Three weeks to build. I still have drawers that are empty. Click on video for complete build.

https://youtu.be/K_csiE4eBOc

IMG_4700.jpg
IMG_4381.jpg
IMG_4685.jpg


----------



## michaelpugh (Dec 31, 2013)

Very nice. Love your stop. I like how you made your "marker" adjustable. Can't believe that was only a three week project. Retired???


----------



## d_slat (Apr 10, 2012)

Wow, 3 weeks? It would take me months to build that with the time I can dedicate to that stuff. Looks great!


----------



## michaelpugh (Dec 31, 2013)

How are you handling your dust collection? I have my miter saw built into a box like that also. I split a 4" line to two 2". One goes to a sweep in the bottom back of the box and the other attaches with a hose to the ms. Works ok but I have to sweep out the box every so often to the built in "sweep". It does keep the dust enclosed for the most part.


----------



## Howard San D1ego (Jan 10, 2016)

michaelpugh said:


> Very nice. Love your stop. I like how you made your "marker" adjustable. Can't believe that was only a three week project. Retired???
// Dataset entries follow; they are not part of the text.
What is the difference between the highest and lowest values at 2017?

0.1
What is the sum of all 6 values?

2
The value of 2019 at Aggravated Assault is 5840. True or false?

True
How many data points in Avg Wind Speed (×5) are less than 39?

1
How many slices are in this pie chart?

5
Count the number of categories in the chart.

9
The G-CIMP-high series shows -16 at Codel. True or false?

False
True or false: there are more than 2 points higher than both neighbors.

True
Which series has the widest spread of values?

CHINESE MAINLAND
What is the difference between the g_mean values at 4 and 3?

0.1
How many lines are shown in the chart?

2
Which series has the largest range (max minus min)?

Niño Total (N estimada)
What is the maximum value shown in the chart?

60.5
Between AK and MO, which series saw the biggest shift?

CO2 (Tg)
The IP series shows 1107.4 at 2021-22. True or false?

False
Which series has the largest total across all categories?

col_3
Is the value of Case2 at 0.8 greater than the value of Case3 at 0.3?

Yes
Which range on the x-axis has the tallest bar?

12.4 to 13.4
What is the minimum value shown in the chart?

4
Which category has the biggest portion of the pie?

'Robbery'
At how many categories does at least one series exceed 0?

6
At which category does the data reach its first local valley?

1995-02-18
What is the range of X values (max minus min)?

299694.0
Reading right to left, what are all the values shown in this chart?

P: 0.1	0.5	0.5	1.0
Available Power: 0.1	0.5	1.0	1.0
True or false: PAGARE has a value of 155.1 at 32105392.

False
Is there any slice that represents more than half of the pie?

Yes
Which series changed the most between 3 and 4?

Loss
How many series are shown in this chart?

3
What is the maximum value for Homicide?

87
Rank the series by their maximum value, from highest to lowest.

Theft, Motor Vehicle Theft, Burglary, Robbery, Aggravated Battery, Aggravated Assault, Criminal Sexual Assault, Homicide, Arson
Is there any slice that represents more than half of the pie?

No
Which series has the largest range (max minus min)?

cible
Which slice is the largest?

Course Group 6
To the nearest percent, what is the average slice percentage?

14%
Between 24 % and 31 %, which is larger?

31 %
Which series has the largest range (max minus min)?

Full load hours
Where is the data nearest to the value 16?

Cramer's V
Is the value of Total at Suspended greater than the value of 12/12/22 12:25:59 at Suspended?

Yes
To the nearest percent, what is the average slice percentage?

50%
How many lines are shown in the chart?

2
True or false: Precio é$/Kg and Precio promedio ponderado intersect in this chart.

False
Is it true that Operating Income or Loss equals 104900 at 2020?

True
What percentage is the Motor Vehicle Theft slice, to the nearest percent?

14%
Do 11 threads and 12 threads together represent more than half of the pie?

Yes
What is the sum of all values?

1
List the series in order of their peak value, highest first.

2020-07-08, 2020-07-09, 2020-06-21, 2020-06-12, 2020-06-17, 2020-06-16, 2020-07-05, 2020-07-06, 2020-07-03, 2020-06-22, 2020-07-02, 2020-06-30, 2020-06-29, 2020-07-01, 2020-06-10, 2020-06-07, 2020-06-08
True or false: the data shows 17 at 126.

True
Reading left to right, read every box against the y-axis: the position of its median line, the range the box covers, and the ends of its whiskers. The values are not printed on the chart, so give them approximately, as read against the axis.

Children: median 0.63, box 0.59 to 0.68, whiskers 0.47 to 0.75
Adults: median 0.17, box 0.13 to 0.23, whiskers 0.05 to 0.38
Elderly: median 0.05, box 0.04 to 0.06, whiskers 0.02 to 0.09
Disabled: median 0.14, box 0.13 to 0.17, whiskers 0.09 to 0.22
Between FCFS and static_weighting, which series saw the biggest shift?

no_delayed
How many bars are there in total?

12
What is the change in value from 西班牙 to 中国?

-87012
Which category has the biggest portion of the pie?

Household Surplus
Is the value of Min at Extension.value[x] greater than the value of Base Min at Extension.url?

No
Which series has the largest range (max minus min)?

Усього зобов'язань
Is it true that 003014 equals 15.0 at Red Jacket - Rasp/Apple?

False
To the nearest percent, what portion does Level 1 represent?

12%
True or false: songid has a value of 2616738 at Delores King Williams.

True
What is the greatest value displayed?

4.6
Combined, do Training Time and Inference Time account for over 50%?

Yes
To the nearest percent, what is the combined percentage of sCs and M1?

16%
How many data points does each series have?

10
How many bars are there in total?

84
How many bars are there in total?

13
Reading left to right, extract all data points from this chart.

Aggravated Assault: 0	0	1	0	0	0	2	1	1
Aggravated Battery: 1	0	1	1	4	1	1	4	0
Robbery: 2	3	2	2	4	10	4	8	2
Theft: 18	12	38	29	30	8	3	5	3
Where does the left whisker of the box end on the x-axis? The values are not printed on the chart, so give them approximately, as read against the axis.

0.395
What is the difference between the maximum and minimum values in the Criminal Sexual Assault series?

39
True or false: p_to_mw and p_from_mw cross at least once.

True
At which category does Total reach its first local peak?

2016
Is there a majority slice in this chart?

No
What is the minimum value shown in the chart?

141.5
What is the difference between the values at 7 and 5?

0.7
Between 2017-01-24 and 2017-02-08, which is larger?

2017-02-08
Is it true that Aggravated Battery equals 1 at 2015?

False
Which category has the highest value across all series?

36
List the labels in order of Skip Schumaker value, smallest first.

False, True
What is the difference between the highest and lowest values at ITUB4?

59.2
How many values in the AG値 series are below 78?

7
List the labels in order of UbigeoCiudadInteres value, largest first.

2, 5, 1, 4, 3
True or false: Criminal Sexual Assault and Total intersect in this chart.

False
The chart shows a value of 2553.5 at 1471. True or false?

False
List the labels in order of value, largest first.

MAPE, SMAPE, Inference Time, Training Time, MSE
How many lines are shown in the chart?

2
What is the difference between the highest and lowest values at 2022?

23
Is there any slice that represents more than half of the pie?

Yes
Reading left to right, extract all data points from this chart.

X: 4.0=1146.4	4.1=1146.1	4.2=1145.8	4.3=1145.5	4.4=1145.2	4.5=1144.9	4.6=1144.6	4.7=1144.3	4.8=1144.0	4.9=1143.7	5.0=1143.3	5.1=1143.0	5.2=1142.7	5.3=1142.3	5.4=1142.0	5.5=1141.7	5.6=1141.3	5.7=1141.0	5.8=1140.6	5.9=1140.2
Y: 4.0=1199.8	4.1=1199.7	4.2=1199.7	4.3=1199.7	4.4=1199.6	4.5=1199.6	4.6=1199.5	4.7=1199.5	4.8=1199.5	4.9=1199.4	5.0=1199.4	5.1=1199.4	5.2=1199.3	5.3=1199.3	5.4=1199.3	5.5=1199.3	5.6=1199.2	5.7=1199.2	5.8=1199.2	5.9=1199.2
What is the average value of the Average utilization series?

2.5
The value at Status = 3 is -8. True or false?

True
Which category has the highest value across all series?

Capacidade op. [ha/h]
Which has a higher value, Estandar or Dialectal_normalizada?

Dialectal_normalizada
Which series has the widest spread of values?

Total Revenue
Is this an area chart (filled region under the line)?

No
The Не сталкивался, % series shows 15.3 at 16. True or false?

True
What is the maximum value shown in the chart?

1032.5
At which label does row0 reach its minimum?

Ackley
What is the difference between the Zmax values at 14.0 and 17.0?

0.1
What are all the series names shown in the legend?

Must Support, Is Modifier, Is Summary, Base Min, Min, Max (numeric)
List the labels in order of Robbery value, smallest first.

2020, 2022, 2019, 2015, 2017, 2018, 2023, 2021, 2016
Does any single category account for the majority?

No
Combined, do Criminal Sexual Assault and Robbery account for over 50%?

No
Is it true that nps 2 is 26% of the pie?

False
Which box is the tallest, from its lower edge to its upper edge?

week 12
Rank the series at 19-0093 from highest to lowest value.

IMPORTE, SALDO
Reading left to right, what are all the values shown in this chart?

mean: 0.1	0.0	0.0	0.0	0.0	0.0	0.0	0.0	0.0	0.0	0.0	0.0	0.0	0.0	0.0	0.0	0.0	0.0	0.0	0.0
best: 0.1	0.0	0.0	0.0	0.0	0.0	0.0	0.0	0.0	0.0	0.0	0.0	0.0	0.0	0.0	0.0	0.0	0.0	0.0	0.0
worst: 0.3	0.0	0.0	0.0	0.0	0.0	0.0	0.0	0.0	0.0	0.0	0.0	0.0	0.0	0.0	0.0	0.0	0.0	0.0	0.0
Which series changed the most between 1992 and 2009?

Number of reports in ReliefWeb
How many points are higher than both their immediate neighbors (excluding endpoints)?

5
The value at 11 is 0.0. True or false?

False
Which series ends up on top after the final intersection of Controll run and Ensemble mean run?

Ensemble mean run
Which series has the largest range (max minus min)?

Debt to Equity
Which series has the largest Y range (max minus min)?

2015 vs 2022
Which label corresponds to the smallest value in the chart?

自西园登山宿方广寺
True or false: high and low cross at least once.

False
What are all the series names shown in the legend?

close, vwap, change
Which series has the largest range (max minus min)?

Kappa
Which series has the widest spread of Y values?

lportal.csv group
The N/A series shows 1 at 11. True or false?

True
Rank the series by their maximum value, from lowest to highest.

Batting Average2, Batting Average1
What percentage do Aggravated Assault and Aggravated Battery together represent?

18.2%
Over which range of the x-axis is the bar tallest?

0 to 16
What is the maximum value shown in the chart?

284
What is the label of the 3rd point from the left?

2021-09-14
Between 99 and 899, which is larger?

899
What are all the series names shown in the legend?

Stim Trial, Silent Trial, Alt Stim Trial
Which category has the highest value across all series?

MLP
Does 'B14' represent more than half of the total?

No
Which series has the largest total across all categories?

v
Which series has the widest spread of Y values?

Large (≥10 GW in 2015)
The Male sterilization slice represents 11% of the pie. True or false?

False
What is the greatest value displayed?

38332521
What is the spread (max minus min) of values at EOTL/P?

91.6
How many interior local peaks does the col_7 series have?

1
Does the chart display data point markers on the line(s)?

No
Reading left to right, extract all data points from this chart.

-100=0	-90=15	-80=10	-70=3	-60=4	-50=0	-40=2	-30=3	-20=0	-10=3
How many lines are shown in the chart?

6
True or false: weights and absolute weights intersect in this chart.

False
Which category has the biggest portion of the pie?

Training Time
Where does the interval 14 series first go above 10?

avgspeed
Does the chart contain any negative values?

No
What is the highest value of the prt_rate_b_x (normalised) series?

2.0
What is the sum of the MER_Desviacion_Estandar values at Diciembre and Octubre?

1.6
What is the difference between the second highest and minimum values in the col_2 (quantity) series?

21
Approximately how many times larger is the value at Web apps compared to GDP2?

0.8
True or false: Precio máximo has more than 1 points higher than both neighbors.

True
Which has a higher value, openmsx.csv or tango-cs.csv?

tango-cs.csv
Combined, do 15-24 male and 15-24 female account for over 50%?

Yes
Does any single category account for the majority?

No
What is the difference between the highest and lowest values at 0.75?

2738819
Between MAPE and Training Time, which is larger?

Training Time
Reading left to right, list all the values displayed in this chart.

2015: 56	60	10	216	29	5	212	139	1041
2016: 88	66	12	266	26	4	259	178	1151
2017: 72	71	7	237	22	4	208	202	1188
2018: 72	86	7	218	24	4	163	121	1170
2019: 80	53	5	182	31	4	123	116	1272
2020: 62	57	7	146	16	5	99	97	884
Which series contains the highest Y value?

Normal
I am married so I don't think I'll be retiring anytime soon, beside I am only 69. I hope to work till about 80.


----------



## Howard San D1ego (Jan 10, 2016)

I got a 4" line in the wall and it come into the bottom of the Miter Enclosure. Get about 90% of the sawdust. The other 10% stays in the enclosure but it doesn't come back into the work space.


----------



## abetrman (Mar 18, 2011)

*Awesome Work*

Just checked out your video. Impressive work. Welcome to the site.


----------



## woodchux (Jul 6, 2014)

Welcome here to this friendly WW forum. Guessing you have made a few cabinets/drawers before, and are well organized. Enjoy how you choose to make your sawdust, and be safe.


----------



## Toolman50 (Mar 22, 2015)

An impressive build. Thanks for sharing. 
You can't have too many drawers.


----------



## kramar74 (Sep 21, 2015)

That's great! Nice build.......it gives me some ideas for my shop!*


----------



## Travico (Dec 25, 2012)

MAN, What a Build!! With all the drawers, I would forget where I put everything!! I will watch the video!!!


----------